When editor Brian A. Kates walked into his lunch with director Bill Condon about Kiss of the Spider Woman, he thought he was auditioning. “We don’t call it auditions,” he laughs, “I thought I was having an interview where I would have to campaign to get the part of the editor, which is what you do.” Halfway through, he realized it wasn’t an interview—it was a job offer. “I started to cry. I’ve always wanted to cut a big musical.”
Kates’ résumé was already threaded with near-musicals like Shortbus, Lackawanna Blues, Bessie, projects where song and emotion bleed into one another. But Spider Woman would be something else: a political prisoner recounting the plot of an extravagant, Technicolor musical, replete with fully fledged dance numbers set to a Kander & Ebb score.

The production schedule was split into two distinct halves. First came the fantasia: 17 whirlwind days in New Jersey, shooting all of Jennifer Lopez’s ‘40s-esque musical numbers. Then the crew relocated to Uruguay for the other half, the oppressive prison sequences between Molina (Tonatiuh) and Valentin (Diego Luna).

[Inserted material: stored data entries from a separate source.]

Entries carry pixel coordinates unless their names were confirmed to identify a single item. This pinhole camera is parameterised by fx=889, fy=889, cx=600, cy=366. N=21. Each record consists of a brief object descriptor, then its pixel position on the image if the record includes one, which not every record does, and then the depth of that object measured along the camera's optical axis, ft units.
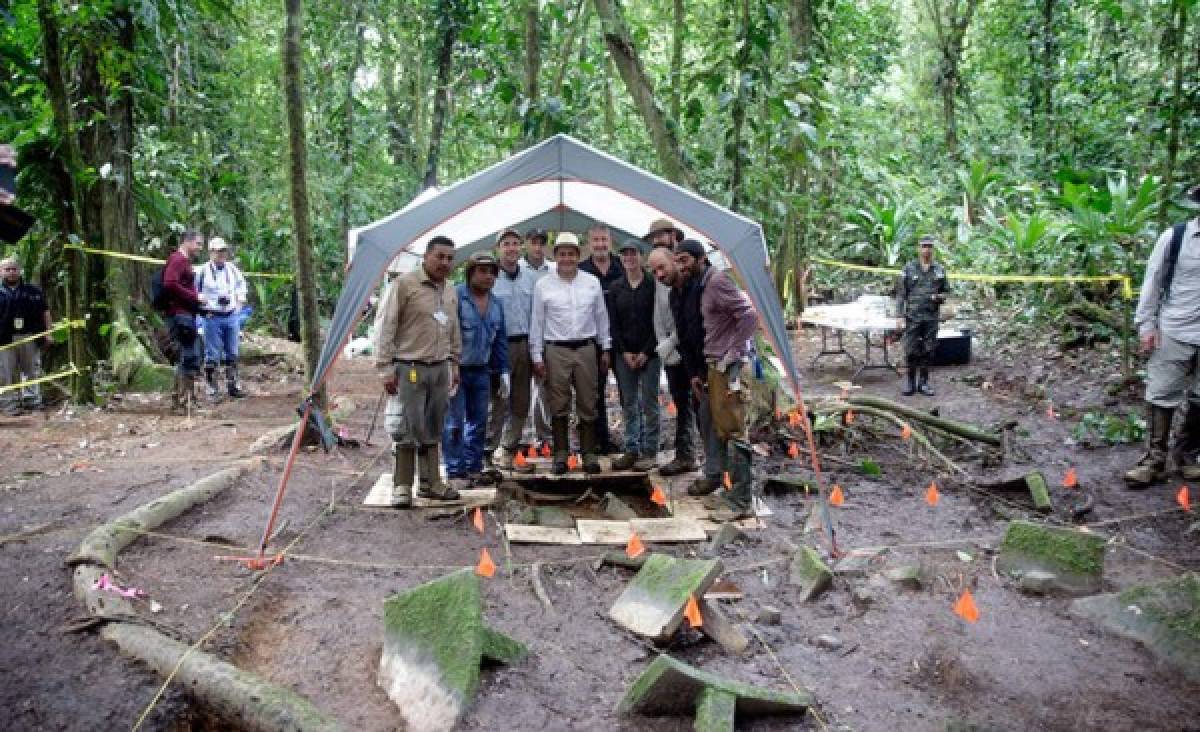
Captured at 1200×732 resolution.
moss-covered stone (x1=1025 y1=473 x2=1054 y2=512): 20.34
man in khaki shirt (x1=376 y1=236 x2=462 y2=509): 19.92
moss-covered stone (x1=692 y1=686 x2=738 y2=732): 10.77
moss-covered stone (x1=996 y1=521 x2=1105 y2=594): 15.72
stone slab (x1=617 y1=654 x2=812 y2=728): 11.31
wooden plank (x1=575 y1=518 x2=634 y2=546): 18.52
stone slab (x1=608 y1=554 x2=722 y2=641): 13.61
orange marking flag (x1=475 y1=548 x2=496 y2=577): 16.39
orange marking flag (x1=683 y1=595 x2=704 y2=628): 13.57
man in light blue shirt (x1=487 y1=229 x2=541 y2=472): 23.73
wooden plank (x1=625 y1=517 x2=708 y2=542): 18.56
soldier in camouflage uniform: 33.22
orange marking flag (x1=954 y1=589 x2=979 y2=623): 14.64
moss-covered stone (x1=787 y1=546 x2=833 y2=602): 15.66
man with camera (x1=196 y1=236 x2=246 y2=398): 33.17
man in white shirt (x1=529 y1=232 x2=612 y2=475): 22.76
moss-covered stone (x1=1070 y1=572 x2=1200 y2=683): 13.14
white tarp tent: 18.90
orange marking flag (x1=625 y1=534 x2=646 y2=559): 17.39
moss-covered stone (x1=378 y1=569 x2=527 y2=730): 11.57
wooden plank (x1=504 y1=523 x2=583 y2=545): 18.35
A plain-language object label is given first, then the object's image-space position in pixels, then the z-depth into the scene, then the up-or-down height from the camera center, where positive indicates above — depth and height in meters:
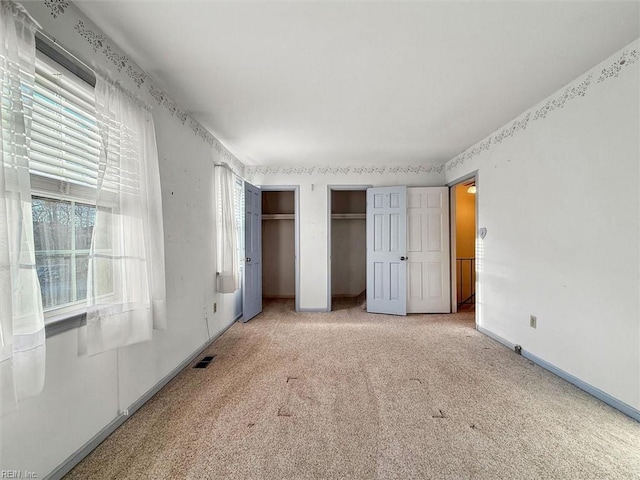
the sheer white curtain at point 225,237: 3.34 +0.00
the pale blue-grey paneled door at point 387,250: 4.38 -0.25
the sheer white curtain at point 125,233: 1.54 +0.03
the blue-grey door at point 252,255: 4.04 -0.31
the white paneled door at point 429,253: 4.41 -0.31
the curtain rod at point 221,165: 3.38 +0.92
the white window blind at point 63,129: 1.31 +0.59
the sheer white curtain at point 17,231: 1.04 +0.03
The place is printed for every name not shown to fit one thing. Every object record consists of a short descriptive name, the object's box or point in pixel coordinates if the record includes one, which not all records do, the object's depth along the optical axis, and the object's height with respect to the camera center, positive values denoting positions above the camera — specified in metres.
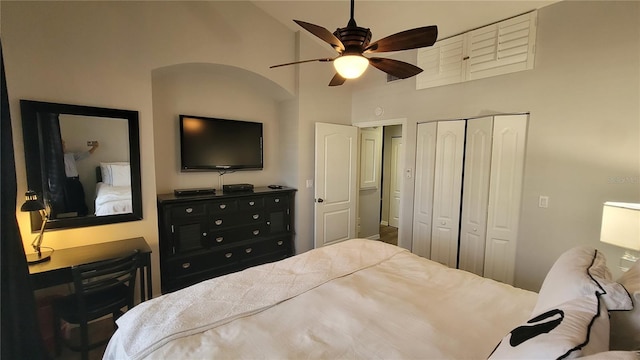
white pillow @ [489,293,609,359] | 0.73 -0.53
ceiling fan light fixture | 1.76 +0.64
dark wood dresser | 2.81 -0.91
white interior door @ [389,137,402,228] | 5.48 -0.48
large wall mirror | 2.09 -0.06
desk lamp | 1.87 -0.54
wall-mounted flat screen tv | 3.20 +0.16
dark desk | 1.84 -0.79
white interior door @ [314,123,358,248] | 3.81 -0.37
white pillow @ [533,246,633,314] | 0.92 -0.48
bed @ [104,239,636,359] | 1.10 -0.80
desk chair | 1.79 -1.04
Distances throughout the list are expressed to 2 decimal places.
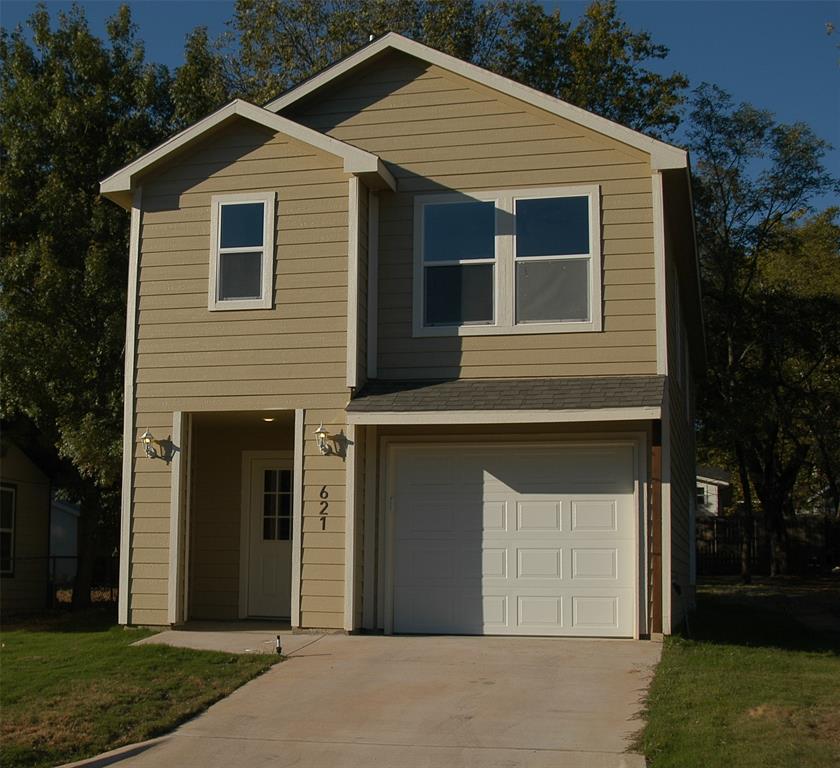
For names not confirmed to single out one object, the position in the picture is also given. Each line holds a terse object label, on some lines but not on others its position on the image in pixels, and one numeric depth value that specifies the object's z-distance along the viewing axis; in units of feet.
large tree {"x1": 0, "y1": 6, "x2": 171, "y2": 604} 54.24
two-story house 39.47
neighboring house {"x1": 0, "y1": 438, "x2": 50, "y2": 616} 60.70
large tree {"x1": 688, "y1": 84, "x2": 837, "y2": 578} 89.66
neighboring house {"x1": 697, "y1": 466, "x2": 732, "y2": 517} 163.94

For Kates, finding a transition between these two worlds was key. He discovered the bridge in music, experimenting with how Kander’s score could bleed faintly under the prison scenes. “I’d take the Broadway album and change keys, strip vocals, stretch percussion,” he says, then the music department refined his temp tracks.
Dance presented its own tests of precision. “ One of the choreographers, Brandon Bieber, would come in and he would tell me if any of the editing messed up any of the dance steps,” Kates says, pointing out that editing compresses space and time. “But you physically can’t hit the same foot twice. It’s stuff that seems minor to a non-dancer, but to a dancer, it breaks the spell to see that it’s being cut up into something that is not physically possible.”
Moving from the oppressive prison to a world of color and music and fantasy proved to be as challenging. “It was about finding the rhythm,” Kates says. “Finding the right rhythm and playing with the tempo on both sides.”
From there, it was a process of constant refinement. “Bill is extremely thorough, and he goes back and watches all of his dailies and takes notes, and I do a cut. Bill and I and [producer] Greg Yolen work together for several weeks and finesse [the first cut] and restructure it and remove stuff and compress it. Then right before we lock picture, Bill goes home and he takes detailed notes about what’s in the dailies, and we cross-reference and look at a select that he liked. Sometimes that select is exactly the thing that will add something to the scene and make it sparkle. It could be a reaction shot, it could be a different line reading. Sometimes it’s just the audio of a line reading that you put inside the take that is already in the movie. It’s all about what will lift it.”
Brian A. Kates is an ACE and Emmy Award winner whose credits include The Marvelous Mrs. Maisel, Fire Island, and The Big C.